# Assigned task A
According to the glioma therapy passage, what share of patients see clinical benefit from treatment with α-PD1?
# Assigned task B
List every factor that the glioma therapy passage says can enhance the infusion of VV into glioma.
# Assigned task C
Repeat the part of the glioma therapy passage starting with "NK cells are" and going on through "our therapeutic protocol.".

# Extract
-.-.-
NK cells are strong immune effectors targeting cells lacking MHC class I molecules and have been applied as an anti-tumor agent against gliomas.48,49 In GBM, the low expression of NKG2D results in decreased NK cell activation.50 However, studies have illustrated that, even in low numbers, NK cells in glioma can show significant cytotoxicity against tumor cells.51 It was noticed in our previous study that IL-21 as well as VVLΔTKΔN1L increased systemic NK cells in multiple tumor models.21,23 In this study, VVLΔTKSTCΔN1L-mIL21 also increased NK cells and the effect was enhanced when combined with α-PD1, demonstrating that multiple tumor-killing mechanisms can be activated using our therapeutic protocol.
After VV enters the tumor, it replicates and kills the tumor cells, resulting in the expression of danger signals that induce strong infiltration and activation of immune cells in the TME to induce anti-tumor immunity. The increase in IFN-γ levels in the TME consequent to infection has previously been shown in other tumors to upregulate the expression of PD-L1 in tumor cells.52 Treating cancer with α-PD1 shows clinical benefit in only 20% of patients53,54 and reflects poor activation and infiltration of T cells in many tumors. Indeed, in previous models of GL261 murine glioma, treatment with α-PD1 was unable to alter T cell, NK cell, or macrophage populations.55 Thus, treatment with VVLΔTKSTCΔN1L-mIL21 could be expected to enhance the therapeutic landscape of α-PD1 therapies and indeed we demonstrated highly effective anti-tumor responses and improved long-term survival when with α-PD1 therapy was combined with VVLΔTKSTCΔN1L-mIL21 treatment. Indeed, α-PD1 treatment alone was ineffective at inducing long-term survival in our model. The healthy BBB is a diffusion barrier protecting the brain from large compounds and most pathogens. The progression of gliomas depends on neovascularization inducing tortuous, disorganized, and permeable vessels with defective pericyte coverage and an abnormal basement membrane. This remodeling can alter the BBB,56 and significant BBB defects caused by hypoxia, necrosis, and immoderate vascular growth is observed in glioma.56,57 However, EGFR upregulation, oxygen deficits, vascularization, and post-surgical damage can effectively enhance the infusion of VV into glioma and increase its tumor selectivity, suggesting that intravenous administration of VV is possible and effective in this disease. Indeed, investigation of treatment efficacy using an orthotopic model, which can be expected to more closely mimic the barriers to effective therapy experienced by glioma patients, demonstrated that VVLΔTKSTCΔN1L-mIL21 was effective (Figure 7E) and safe after i.v. delivery.
-.-.-
# Information shown
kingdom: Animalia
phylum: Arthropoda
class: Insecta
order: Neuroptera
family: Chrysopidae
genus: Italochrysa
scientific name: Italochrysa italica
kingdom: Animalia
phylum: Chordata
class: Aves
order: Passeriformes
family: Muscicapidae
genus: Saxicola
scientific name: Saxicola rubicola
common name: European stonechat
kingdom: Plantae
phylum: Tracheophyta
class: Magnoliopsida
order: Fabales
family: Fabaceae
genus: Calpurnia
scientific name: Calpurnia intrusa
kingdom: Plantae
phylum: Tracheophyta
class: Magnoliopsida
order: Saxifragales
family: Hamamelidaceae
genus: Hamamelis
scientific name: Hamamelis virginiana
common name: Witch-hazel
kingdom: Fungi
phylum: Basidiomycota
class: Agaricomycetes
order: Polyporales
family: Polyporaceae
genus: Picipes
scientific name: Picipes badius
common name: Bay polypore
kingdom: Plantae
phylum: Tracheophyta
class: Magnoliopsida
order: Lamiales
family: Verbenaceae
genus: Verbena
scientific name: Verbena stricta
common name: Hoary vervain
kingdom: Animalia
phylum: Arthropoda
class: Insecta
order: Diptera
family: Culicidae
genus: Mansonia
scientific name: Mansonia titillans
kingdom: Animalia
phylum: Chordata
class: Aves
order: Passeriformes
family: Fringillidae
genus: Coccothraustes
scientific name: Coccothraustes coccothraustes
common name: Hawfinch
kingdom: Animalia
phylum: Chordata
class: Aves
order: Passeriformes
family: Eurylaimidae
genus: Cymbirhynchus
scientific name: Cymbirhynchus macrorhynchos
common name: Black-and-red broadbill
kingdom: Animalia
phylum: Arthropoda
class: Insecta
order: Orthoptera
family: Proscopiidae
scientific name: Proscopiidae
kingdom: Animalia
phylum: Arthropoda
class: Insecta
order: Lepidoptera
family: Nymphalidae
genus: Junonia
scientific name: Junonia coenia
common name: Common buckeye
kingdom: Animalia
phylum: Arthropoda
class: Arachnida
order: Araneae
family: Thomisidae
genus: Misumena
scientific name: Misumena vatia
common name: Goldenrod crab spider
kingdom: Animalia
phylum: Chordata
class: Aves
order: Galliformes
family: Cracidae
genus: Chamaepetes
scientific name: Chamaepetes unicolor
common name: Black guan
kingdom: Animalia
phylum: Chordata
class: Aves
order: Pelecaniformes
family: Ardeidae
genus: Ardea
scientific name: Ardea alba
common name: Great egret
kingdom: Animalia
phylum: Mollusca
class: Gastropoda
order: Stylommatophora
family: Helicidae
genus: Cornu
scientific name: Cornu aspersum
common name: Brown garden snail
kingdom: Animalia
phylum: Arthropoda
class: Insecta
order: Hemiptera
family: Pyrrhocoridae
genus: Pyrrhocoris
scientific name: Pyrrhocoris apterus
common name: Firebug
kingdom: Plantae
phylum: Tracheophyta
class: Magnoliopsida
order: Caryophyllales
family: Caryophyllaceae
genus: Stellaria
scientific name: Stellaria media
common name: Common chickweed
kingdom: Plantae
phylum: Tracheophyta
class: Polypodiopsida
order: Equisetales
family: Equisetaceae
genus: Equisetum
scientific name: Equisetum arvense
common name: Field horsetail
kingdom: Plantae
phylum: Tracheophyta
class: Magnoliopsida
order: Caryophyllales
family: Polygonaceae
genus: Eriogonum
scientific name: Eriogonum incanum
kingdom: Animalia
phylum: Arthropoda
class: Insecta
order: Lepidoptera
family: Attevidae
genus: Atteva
-.-.-
# Your solution A
Only 20% of patients.

# Your solution B
EGFR upregulation, oxygen deficits, vascularization, and post-surgical damage.

# Your solution C
NK cells are strong immune effectors targeting cells lacking MHC class I molecules and have been applied as an anti-tumor agent against gliomas.48,49 In GBM, the low expression of NKG2D results in decreased NK cell activation.50 However, studies have illustrated that, even in low numbers, NK cells in glioma can show significant cytotoxicity against tumor cells.51 It was noticed in our previous study that IL-21 as well as VVLΔTKΔN1L increased systemic NK cells in multiple tumor models.21,23 In this study, VVLΔTKSTCΔN1L-mIL21 also increased NK cells and the effect was enhanced when combined with α-PD1, demonstrating that multiple tumor-killing mechanisms can be activated using our therapeutic protocol.